**WHAT YOU SHOULD DO:** The whole listing, repeated exactly, is what this task asks for.
____ DATA EXTRACT
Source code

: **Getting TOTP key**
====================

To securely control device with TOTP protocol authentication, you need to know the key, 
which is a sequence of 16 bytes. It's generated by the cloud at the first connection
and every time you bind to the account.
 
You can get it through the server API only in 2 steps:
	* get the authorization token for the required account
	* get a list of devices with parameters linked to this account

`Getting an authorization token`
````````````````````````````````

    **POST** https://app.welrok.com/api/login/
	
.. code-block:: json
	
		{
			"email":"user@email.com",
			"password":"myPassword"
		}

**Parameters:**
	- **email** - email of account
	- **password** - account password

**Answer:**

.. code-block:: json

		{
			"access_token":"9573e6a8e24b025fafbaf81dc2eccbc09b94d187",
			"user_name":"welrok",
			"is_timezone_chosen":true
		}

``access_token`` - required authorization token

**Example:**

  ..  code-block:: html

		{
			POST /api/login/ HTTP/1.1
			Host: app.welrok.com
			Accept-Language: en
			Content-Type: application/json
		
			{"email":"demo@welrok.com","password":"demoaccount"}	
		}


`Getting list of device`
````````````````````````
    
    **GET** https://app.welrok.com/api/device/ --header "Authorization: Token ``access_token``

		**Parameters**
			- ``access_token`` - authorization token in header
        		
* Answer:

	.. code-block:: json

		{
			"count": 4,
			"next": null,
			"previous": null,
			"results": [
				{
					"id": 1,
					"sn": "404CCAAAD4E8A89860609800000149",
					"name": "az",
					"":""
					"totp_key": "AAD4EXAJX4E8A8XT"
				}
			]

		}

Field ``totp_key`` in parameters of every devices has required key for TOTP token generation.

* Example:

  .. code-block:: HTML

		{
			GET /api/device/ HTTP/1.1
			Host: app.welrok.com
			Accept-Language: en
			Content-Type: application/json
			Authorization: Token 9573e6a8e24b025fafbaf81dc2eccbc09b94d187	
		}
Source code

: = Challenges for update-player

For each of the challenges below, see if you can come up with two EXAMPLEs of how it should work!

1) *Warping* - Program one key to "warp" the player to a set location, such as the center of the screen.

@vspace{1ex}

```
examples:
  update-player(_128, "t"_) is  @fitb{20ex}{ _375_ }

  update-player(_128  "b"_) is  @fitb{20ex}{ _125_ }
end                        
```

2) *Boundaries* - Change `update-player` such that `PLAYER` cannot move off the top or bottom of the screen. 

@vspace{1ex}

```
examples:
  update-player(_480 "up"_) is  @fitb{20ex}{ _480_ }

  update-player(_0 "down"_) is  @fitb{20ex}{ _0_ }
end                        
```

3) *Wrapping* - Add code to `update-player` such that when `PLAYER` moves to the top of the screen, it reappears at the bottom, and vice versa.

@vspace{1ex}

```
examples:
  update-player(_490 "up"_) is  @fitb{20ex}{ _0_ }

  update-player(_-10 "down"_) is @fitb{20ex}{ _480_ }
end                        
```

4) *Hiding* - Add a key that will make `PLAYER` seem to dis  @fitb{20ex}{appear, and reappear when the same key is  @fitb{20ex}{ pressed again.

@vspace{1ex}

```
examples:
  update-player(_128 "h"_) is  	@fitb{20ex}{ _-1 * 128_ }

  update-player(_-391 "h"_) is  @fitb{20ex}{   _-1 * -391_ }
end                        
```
________
**FINAL ANSWER:**
Source code

: **Getting TOTP key**
====================

To securely control device with TOTP protocol authentication, you need to know the key, 
which is a sequence of 16 bytes. It's generated by the cloud at the first connection
and every time you bind to the account.
 
You can get it through the server API only in 2 steps:
	* get the authorization token for the required account
	* get a list of devices with parameters linked to this account

`Getting an authorization token`
````````````````````````````````

    **POST** https://app.welrok.com/api/login/
	
.. code-block:: json
	
		{
			"email":"user@email.com",
			"password":"myPassword"
		}

**Parameters:**
	- **email** - email of account
	- **password** - account password

**Answer:**

.. code-block:: json

		{
			"access_token":"9573e6a8e24b025fafbaf81dc2eccbc09b94d187",
			"user_name":"welrok",
			"is_timezone_chosen":true
		}

``access_token`` - required authorization token

**Example:**

  ..  code-block:: html

		{
			POST /api/login/ HTTP/1.1
			Host: app.welrok.com
			Accept-Language: en
			Content-Type: application/json
		
			{"email":"demo@welrok.com","password":"demoaccount"}	
		}


`Getting list of device`
````````````````````````
    
    **GET** https://app.welrok.com/api/device/ --header "Authorization: Token ``access_token``

		**Parameters**
			- ``access_token`` - authorization token in header
        		
* Answer:

	.. code-block:: json

		{
			"count": 4,
			"next": null,
			"previous": null,
			"results": [
				{
					"id": 1,
					"sn": "404CCAAAD4E8A89860609800000149",
					"name": "az",
					"":""
					"totp_key": "AAD4EXAJX4E8A8XT"
				}
			]

		}

Field ``totp_key`` in parameters of every devices has required key for TOTP token generation.

* Example:

  .. code-block:: HTML

		{
			GET /api/device/ HTTP/1.1
			Host: app.welrok.com
			Accept-Language: en
			Content-Type: application/json
			Authorization: Token 9573e6a8e24b025fafbaf81dc2eccbc09b94d187	
		}
Source code

: = Challenges for update-player

For each of the challenges below, see if you can come up with two EXAMPLEs of how it should work!

1) *Warping* - Program one key to "warp" the player to a set location, such as the center of the screen.

@vspace{1ex}

```
examples:
  update-player(_128, "t"_) is  @fitb{20ex}{ _375_ }

  update-player(_128  "b"_) is  @fitb{20ex}{ _125_ }
end                        
```

2) *Boundaries* - Change `update-player` such that `PLAYER` cannot move off the top or bottom of the screen. 

@vspace{1ex}

```
examples:
  update-player(_480 "up"_) is  @fitb{20ex}{ _480_ }

  update-player(_0 "down"_) is  @fitb{20ex}{ _0_ }
end                        
```

3) *Wrapping* - Add code to `update-player` such that when `PLAYER` moves to the top of the screen, it reappears at the bottom, and vice versa.

@vspace{1ex}

```
examples:
  update-player(_490 "up"_) is  @fitb{20ex}{ _0_ }

  update-player(_-10 "down"_) is @fitb{20ex}{ _480_ }
end                        
```

4) *Hiding* - Add a key that will make `PLAYER` seem to dis  @fitb{20ex}{appear, and reappear when the same key is  @fitb{20ex}{ pressed again.

@vspace{1ex}

```
examples:
  update-player(_128 "h"_) is  	@fitb{20ex}{ _-1 * 128_ }

  update-player(_-391 "h"_) is  @fitb{20ex}{   _-1 * -391_ }
end                        
```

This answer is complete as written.